Here is a discussion of the astrological symbolical colors of various planets.


Mercury: variable, brown, or multicolored.

Venus: white, blue, or green.

Mars: red.

Jupiter: orange, blue, green, or blue-purple.

Saturn: grey, black, or black-brown.

Uranus: various or blue. (discovered in 1781)

Neptune: mauve or purple. (discovered in 1846)

Pluto: black. (counted as a planet 1930-2006)

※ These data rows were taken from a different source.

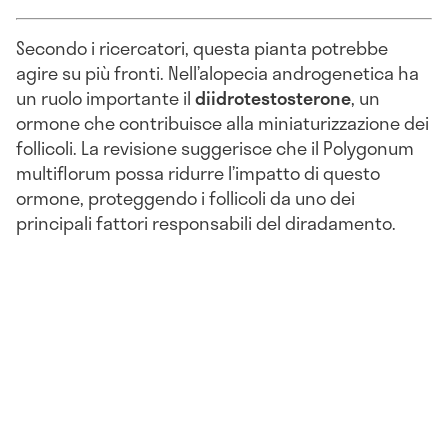
Secondo i ricercatori, questa pianta potrebbe
agire su più fronti. Nell’alopecia androgenetica ha
un ruolo importante il
diidrotestosterone
, un
ormone che contribuisce alla miniaturizzazione dei
follicoli. La revisione suggerisce che il Polygonum
multiflorum possa ridurre l’impatto di questo
ormone, proteggendo i follicoli da uno dei
principali fattori responsabili del diradamento.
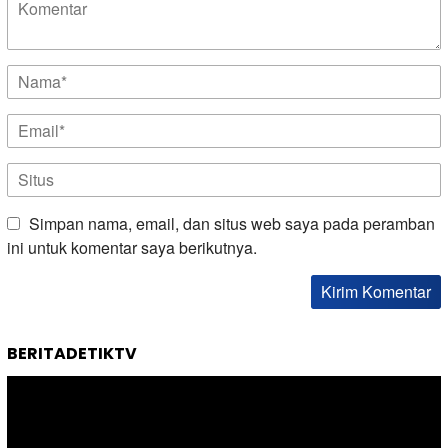
Simpan nama, email, dan situs web saya pada peramban
ini untuk komentar saya berikutnya.
BERITADETIKTV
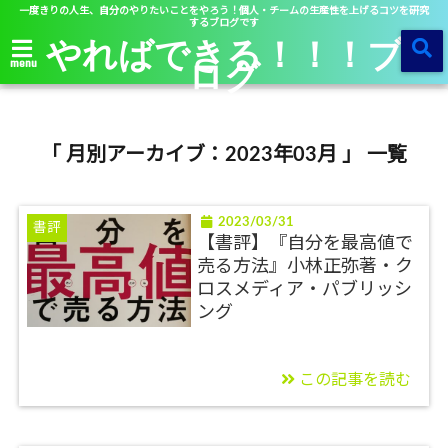
一度きりの人生、自分のやりたいことをやろう！個人・チームの生産性を上げるコツを研究
するブログです
やればできる！！！ブ
ログ
menu
「 月別アーカイブ：2023年03月 」 一覧
2023/03/31
書評
【書評】『自分を最高値で
売る方法』小林正弥著・ク
ロスメディア・パブリッシ
ング
この記事を読む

Here is a discussion of the real colors of various planets, which are often confused by the use of false color images:


Mercury: grey.

Venus: pale yellow.

Earth: blue.

Mars: reddish brown.

Jupiter: Banded in orange and white.

Saturn: pale gold.

Uranus: pale blue.

Neptune: pale blue.

Pluto: light brown.

So naked eye observations since ancient times clearly established that Mars is reddish, and no astrologers assigned any other color to Mars.

And it is possible that ancient Babylonian astronomers and astrologers assigned the color orange to Jupiter because they could see that Jupiter looked orange-white to them.

But the other planets just appeared as whitish dots, and apparently astrologers felt free to assign whatever symbolic colors to them that fit with their theoretical framework about the pagan gods and mystical influences assigned to those planets.

Therefore, nobody seems to have known the colors of any planets except for Mars (and possibly Jupiter) until the beginning of telescopic observations in 1609. And nobody knew any other details about the appearances of the planets until the era of telescopic observations beginning in 1609 - and until the era of space probes beginning in the 1960s for some of the planets.